*Exercise directions*: From the interview below about the Brisbane seafarers' centre, copy the passage that begins at "The Mission Seafarers" and stops after "within the port.", swapping "berths" for "wharves".

*Page extract*:
^^^^^^^^^^^^^^^^
In a series of interviews this month, we’re talking to the winners of 2018’s awards, which were presented at our ceremony in Geneva back in April. This week, we’re talking to Dave Ellis, Chairman/President of the Mission to Seafarers Brisbane, which won 2018’s Seafarer Centre of the Year award.
Tell us a bit about yourself and the seafarers’ centre you represent.
My name is Dave Ellis and I have been involved with Mission to Seafarers Brisbane for twenty years now, both volunteering on committee and on roster at the Flying Angel seafarer centre within the port of Brisbane, Australia. For the last ten years I have been Chairman/President of the Mission, retiring this year. Our committee has worked hard to improve both the seafarer centre for the benefit of seafarers and volunteers and to place the Mission in a favourable financial and welfare delivery position for the future.
The Mission Seafarers Centre is centrally located within the Port of Brisbane Fisherman Island port precinct. It is within 15 minutes’ drive of all the southern riverside berths, and approximately 30 minutes’ drive from the northern side berths. The Mission has a long term lease on the premises with Port of Brisbane Pty Ltd to ensure its presence within the port.
^^^^^^^^^^^^^^^^
*Recorded information*:

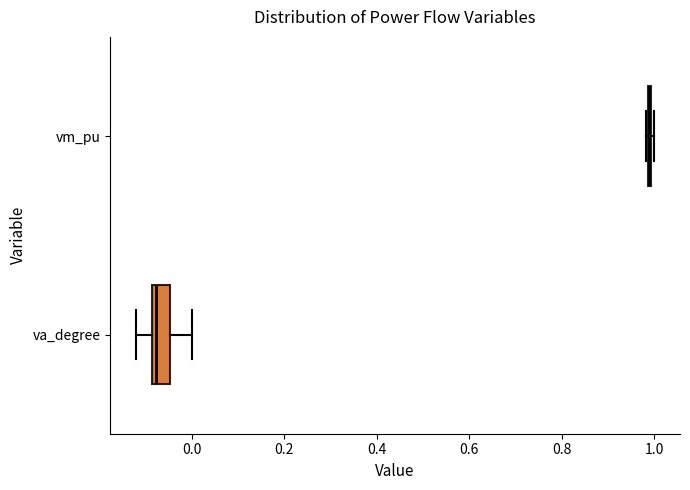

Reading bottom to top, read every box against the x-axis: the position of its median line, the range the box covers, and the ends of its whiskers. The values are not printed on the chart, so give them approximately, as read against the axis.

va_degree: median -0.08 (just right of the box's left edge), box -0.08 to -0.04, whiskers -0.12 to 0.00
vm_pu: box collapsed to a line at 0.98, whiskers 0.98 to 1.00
^^^^^^^^^^^^^^^^
*Task answer*:
The Mission Seafarers Centre is centrally located within the Port of Brisbane Fisherman Island port precinct. It is within 15 minutes’ drive of all the southern riverside wharves, and approximately 30 minutes’ drive from the northern side wharves. The Mission has a long term lease on the premises with Port of Brisbane Pty Ltd to ensure its presence within the port.